Mine has the same problem. Don't know how to fix it, either. Like you, I thought I was getting a decent tool. Not so, I guess. It's the first Dewalt tool I've owned. It may be the last, also.


----------



## Kenbo (Sep 16, 2008)

I have the same saw and have never had this problem. Mind you, the thickest stock that I have ever cut has been 1". DeWalt usually carries a good product and I am suprised that they have not responded to your e-mail. I have read a couple of reviews of this saw and apparently, you guys are not the only ones experiencing this problem. I would like to think that they have a fix or replacement part for an obviously faulty blade lockdown. 
Keep us informed as far as what DeWalt is going to do for you in this matter.
Ken


----------



## rrbrown (Feb 15, 2009)

I think that's the model I have and and I have never had a problem. Dewalt does usually have good service and I would call them if email is not getting the desired response. I'm sure if you could get it to a service center they would fix the problem. Hell I had a saw that was way out the warranty and they tried to fix it but replaced it for free instead, so I kind of thought there customer service was good.
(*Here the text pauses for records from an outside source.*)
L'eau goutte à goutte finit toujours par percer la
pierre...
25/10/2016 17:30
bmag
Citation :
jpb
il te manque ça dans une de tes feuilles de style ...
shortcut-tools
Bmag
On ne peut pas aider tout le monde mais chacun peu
Try this number for customer service *1-800-4-DEWALT*


----------



## Wood Butcher (Jul 28, 2010)

*DeWalt Jig Saw- Throws blades*

Amazing! I posted this thread yesterday and today I'm a happier DeWalt customer. From reading your replies, I discovered I was not alone in my experience with this saw. However both Ken and Richard suggested I try DeWalt's customer service again, which I did. I called 1-800-4-DEWALT as Richard suggested and got Charlie in their parts area. I described my problem, past attempts to deal with DeWalt on the web and let him know that the saw was long-since out of its warranty. I also mentioned that there wasn't a service center nearby. He asked if I was mechanically-inclined and i responded that I am. He said that DeWalt would be sending me a new spindle assembly and that their website "dewaltservicenet.com" would be able to provide instructions. I've got to say that he was most responsive and went a long way in renewing my faith in DewWalt. Bob


----------



## Kenbo (Sep 16, 2008)

That's awesome Bob. Let us know how the repair goes and what your findings are on the new part.


----------



## rrbrown (Feb 15, 2009)

Glad to hear it helped.


----------